Le dossier a été communiqué au procureur général.
Sur le rapport de M. Béghin, conseiller référendaire, les observations écrites de la SCP Rousseau et Tapie, avocat de M. et Mme N... , de Me Balat, avocat de M. et Mme L..., après débats en l'audience publique du 22 septembre 2020 où étaient présents M. Chauvin, président, M. Béghin, conseiller référendaire rapporteur, M. Echappé, conseiller doyen, et Mme Besse, greffier de chambre,
la troisième chambre civile de la Cour de cassation, composée des président et conseillers précités, après en avoir délibéré conformément à la loi, a rendu la présente décision.

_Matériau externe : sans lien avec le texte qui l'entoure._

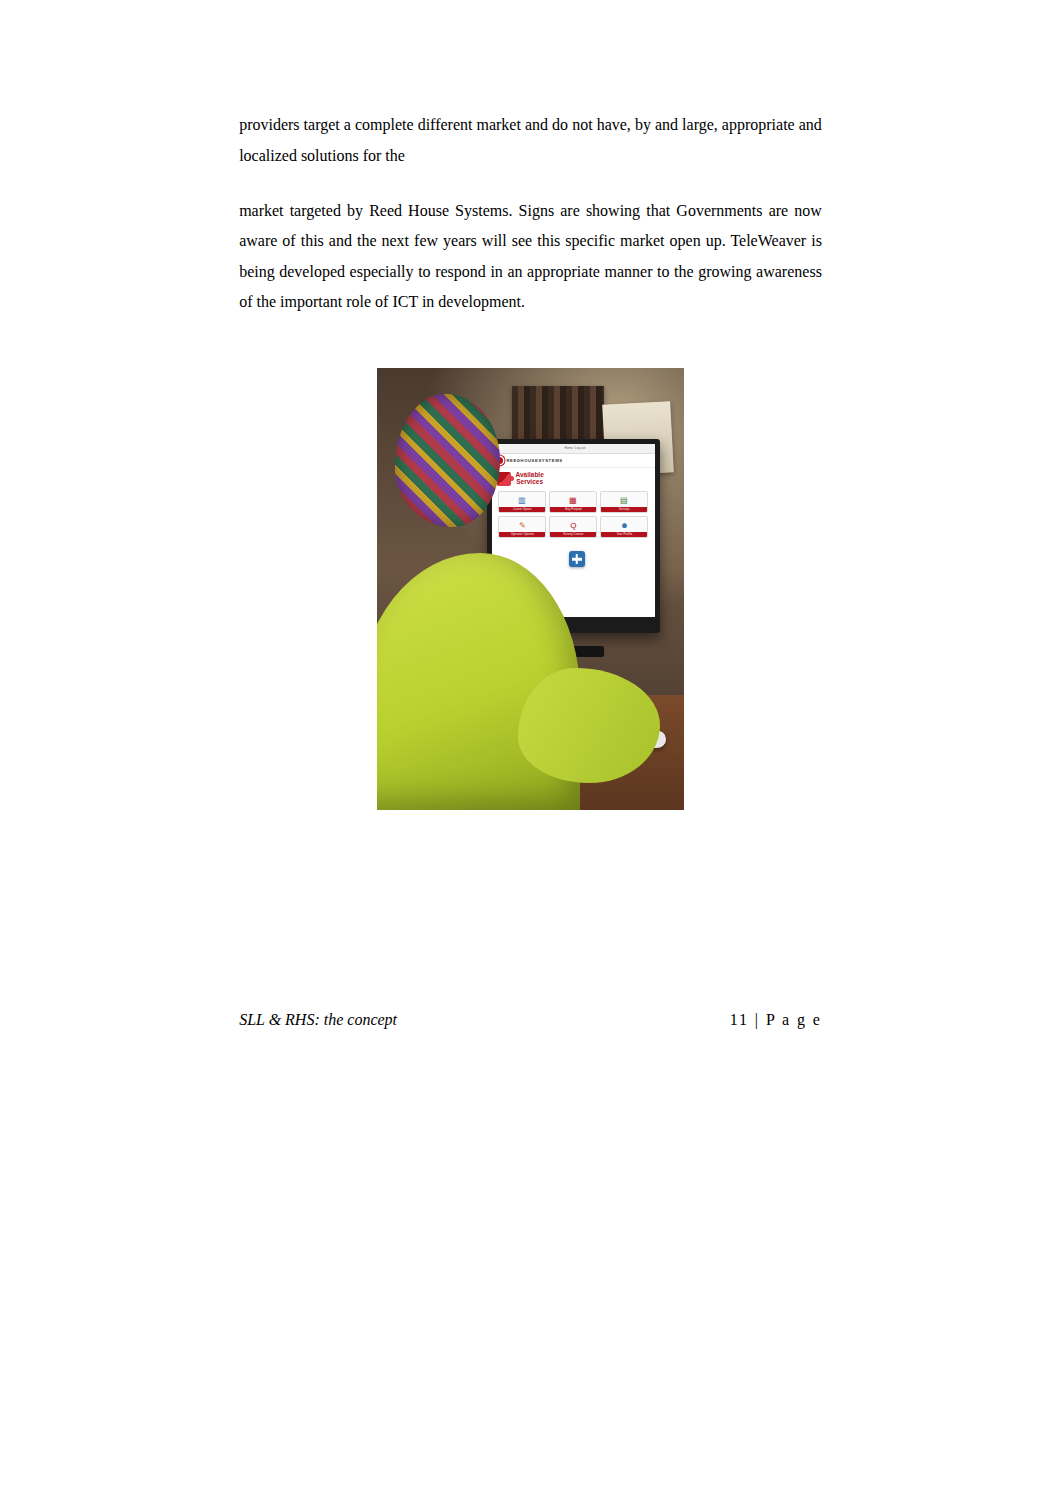providers target a complete different market and do not have, by and large, appropriate and localized solutions for the
market targeted by Reed House Systems. Signs are showing that Governments are now aware of this and the next few years will see this specific market open up. TeleWeaver is being developed especially to respond in an appropriate manner to the growing awareness of the important role of ICT in development.
Home Log out
REEDHOUSESYSTEMS
Available
Services
▥Career Space
▦Buy Prepaid
▤Surveys
✎Operator Options
QSurvey Creator
☻Your Profile
SLL & RHS: the concept 11 | P a g e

1. Les moyens de cassation annexés, qui sont invoqués à l'encontre de la décision attaquée, ne sont manifestement pas de nature à entraîner la cassation.
2. En application de l'article 1014, alinéa 1er, du code de procédure civile, il n'y a donc pas lieu de statuer par une décision spécialement motivée sur ce pourvoi.
EN CONSÉQUENCE, la Cour :
REJETTE le pourvoi ;
Condamne M. et Mme N... aux dépens ;
En application de l'article 700 du code de procédure civile, rejette la demande formée par M. et Mme N... et les condamne à payer à M. et Mme L... la somme de 3 000 euros ;
Ainsi décidé par la Cour de cassation, troisième chambre civile, et prononcé par le président en son audience publique du douze novembre deux mille vingt.
MOYENS ANNEXES à la présente décision
Moyens produits par la SCP Rousseau et Tapie, avocat aux Conseils, pour M. et Mme N... .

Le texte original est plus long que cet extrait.